* [Given request A]: Reproduce the passage below on why the Bank of England held interest rates, word for word and in full.

* [Excerpted passage]:
____
Why did the Bank of England hold interest rates?
In the words of the Bank of England, it is to slow down price rises and inflation. In a statement issued on June 20, following the decision to hold rates yet again, the bank insisted the plan ‘is working’ but it needed more evidence inflation would stay low before it would cut interest rates. A spokesperson added that ‘price stability takes primacy’ in the UK’s monetary framework, arguing monetary policy would need to “[R]emain restrictive for sufficiently long to return inflation to the 2% target sustainably in the medium term in line with the MPC remit.”
We can glean further insight into the decision by looking at the minutes of the bank’s latest meeting of the MPC on June 19. The records show committee members weighed a number of considerations, including the state of the international economy, inflation and UK output. They showed that the return to inflation levels of 2 per cent in May was not roundly considered sufficient to demonstrate a “sustained return to target.”
____
* [Dataset records]:
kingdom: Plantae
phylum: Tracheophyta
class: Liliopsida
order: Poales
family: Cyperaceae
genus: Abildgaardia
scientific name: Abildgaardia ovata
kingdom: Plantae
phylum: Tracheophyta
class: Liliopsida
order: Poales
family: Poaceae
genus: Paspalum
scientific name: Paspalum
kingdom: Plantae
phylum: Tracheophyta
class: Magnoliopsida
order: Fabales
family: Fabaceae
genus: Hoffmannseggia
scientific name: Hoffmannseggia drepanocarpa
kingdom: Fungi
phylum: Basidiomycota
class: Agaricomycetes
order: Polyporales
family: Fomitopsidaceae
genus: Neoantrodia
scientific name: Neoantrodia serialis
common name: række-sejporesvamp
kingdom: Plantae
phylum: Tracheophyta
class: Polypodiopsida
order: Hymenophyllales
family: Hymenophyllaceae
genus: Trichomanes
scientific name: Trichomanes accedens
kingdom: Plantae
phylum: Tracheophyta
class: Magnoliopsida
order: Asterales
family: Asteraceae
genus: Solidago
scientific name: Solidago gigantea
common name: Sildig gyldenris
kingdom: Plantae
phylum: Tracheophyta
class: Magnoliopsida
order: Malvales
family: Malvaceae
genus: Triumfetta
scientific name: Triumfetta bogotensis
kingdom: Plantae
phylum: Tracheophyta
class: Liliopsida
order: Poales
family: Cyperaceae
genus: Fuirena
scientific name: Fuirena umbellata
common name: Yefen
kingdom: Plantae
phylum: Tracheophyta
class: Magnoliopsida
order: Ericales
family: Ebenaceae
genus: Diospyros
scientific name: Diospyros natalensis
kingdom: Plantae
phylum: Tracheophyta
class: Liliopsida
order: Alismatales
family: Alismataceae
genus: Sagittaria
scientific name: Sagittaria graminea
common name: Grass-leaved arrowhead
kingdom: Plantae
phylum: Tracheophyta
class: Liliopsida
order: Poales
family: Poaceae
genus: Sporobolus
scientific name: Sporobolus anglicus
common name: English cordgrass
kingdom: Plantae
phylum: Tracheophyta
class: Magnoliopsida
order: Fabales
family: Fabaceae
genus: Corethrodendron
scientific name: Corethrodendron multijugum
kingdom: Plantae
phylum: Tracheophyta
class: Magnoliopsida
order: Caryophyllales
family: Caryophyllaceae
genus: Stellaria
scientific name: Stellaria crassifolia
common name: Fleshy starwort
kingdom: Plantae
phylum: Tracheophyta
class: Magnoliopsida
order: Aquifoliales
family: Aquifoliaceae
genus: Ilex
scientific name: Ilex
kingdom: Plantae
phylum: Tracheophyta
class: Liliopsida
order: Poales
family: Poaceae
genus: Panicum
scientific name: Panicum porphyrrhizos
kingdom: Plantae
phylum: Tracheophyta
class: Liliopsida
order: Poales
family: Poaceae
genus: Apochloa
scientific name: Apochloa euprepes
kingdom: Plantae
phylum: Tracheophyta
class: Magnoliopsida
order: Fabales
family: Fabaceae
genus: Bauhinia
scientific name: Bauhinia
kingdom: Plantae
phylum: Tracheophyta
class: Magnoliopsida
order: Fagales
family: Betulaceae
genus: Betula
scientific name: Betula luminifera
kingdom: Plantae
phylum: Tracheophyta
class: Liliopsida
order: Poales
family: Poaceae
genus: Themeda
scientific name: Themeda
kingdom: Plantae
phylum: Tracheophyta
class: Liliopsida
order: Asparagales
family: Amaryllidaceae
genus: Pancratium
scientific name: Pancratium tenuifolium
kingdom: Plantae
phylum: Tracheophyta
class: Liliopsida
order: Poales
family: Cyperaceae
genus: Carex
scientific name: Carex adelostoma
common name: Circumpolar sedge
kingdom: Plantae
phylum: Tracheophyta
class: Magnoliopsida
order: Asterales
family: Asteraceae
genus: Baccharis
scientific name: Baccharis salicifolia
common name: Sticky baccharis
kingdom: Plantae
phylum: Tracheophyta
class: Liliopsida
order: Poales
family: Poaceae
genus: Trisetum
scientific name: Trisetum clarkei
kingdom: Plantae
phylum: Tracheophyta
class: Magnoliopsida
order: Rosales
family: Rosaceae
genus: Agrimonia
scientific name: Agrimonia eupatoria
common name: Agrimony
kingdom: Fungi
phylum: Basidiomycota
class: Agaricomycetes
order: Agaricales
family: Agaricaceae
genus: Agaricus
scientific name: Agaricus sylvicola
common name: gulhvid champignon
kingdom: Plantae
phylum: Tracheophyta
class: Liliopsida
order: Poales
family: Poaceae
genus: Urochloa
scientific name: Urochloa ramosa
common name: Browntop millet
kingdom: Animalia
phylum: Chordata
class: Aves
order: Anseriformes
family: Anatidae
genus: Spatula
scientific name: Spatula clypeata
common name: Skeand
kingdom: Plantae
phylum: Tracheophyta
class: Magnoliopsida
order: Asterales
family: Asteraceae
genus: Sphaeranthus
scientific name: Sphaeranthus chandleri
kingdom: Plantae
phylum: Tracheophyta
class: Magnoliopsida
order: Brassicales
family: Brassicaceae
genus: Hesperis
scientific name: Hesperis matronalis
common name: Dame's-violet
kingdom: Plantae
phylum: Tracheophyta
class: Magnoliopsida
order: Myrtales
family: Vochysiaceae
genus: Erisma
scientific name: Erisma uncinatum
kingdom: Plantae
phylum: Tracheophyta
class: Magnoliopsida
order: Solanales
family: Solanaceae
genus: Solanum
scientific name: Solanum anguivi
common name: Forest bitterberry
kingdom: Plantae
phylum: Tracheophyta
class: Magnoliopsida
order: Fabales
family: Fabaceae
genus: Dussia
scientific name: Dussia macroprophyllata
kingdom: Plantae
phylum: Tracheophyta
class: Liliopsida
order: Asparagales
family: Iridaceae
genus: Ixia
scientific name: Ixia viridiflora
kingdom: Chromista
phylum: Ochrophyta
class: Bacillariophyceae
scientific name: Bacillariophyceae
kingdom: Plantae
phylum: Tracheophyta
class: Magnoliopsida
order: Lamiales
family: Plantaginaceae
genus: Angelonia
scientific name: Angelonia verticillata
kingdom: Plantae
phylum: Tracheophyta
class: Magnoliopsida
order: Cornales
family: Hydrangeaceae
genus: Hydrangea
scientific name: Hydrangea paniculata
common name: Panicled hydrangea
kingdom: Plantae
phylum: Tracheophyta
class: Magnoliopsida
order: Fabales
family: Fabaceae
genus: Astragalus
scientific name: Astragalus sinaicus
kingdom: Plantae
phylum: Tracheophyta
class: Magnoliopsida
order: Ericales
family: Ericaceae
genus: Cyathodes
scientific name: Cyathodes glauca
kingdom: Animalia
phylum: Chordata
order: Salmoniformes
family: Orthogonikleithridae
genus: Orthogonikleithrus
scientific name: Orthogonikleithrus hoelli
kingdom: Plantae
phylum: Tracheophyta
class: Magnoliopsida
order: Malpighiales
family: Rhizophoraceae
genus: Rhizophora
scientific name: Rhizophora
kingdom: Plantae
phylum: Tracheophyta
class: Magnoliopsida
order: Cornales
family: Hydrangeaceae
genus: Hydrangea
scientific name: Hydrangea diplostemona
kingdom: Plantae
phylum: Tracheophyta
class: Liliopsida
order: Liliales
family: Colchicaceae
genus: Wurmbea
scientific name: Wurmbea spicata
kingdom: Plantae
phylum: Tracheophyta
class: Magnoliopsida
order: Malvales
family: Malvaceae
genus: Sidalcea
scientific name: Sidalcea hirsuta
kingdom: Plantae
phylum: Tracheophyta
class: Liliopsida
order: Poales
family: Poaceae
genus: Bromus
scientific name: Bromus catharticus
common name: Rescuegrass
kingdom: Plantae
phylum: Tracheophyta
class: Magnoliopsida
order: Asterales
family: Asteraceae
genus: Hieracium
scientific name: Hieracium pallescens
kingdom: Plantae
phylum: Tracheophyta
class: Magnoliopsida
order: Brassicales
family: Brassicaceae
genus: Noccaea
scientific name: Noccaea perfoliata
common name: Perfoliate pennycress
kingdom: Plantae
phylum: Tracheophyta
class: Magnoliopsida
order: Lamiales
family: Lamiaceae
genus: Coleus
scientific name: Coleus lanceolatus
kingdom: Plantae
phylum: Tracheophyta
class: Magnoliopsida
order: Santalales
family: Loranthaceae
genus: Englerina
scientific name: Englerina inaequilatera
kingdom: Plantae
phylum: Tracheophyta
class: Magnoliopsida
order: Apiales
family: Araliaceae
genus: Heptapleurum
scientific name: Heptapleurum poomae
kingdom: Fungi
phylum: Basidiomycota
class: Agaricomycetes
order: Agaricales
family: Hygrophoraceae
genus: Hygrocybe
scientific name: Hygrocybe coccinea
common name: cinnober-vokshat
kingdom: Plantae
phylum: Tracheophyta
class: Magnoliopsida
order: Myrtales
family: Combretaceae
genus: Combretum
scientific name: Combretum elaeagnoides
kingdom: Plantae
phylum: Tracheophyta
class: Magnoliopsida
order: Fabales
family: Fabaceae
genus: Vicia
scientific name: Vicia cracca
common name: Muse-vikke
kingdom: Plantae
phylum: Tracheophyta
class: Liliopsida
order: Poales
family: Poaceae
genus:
____
* [Given request B]: From the records above, copy the lines from the one with "scientific name: Orthogonikleithrus hoelli" up to and including the one with "family: Lamiaceae", unchanged.

* [Reply A]:
Why did the Bank of England hold interest rates?
In the words of the Bank of England, it is to slow down price rises and inflation. In a statement issued on June 20, following the decision to hold rates yet again, the bank insisted the plan ‘is working’ but it needed more evidence inflation would stay low before it would cut interest rates. A spokesperson added that ‘price stability takes primacy’ in the UK’s monetary framework, arguing monetary policy would need to “[R]emain restrictive for sufficiently long to return inflation to the 2% target sustainably in the medium term in line with the MPC remit.”
We can glean further insight into the decision by looking at the minutes of the bank’s latest meeting of the MPC on June 19. The records show committee members weighed a number of considerations, including the state of the international economy, inflation and UK output. They showed that the return to inflation levels of 2 per cent in May was not roundly considered sufficient to demonstrate a “sustained return to target.”

* [Reply B]:
scientific name: Orthogonikleithrus hoelli
kingdom: Plantae
phylum: Tracheophyta
class: Magnoliopsida
order: Malpighiales
family: Rhizophoraceae
genus: Rhizophora
scientific name: Rhizophora
kingdom: Plantae
phylum: Tracheophyta
class: Magnoliopsida
order: Cornales
family: Hydrangeaceae
genus: Hydrangea
scientific name: Hydrangea diplostemona
kingdom: Plantae
phylum: Tracheophyta
class: Liliopsida
order: Liliales
family: Colchicaceae
genus: Wurmbea
scientific name: Wurmbea spicata
kingdom: Plantae
phylum: Tracheophyta
class: Magnoliopsida
order: Malvales
family: Malvaceae
genus: Sidalcea
scientific name: Sidalcea hirsuta
kingdom: Plantae
phylum: Tracheophyta
class: Liliopsida
order: Poales
family: Poaceae
genus: Bromus
scientific name: Bromus catharticus
common name: Rescuegrass
kingdom: Plantae
phylum: Tracheophyta
class: Magnoliopsida
order: Asterales
family: Asteraceae
genus: Hieracium
scientific name: Hieracium pallescens
kingdom: Plantae
phylum: Tracheophyta
class: Magnoliopsida
order: Brassicales
family: Brassicaceae
genus: Noccaea
scientific name: Noccaea perfoliata
common name: Perfoliate pennycress
kingdom: Plantae
phylum: Tracheophyta
class: Magnoliopsida
order: Lamiales
family: Lamiaceae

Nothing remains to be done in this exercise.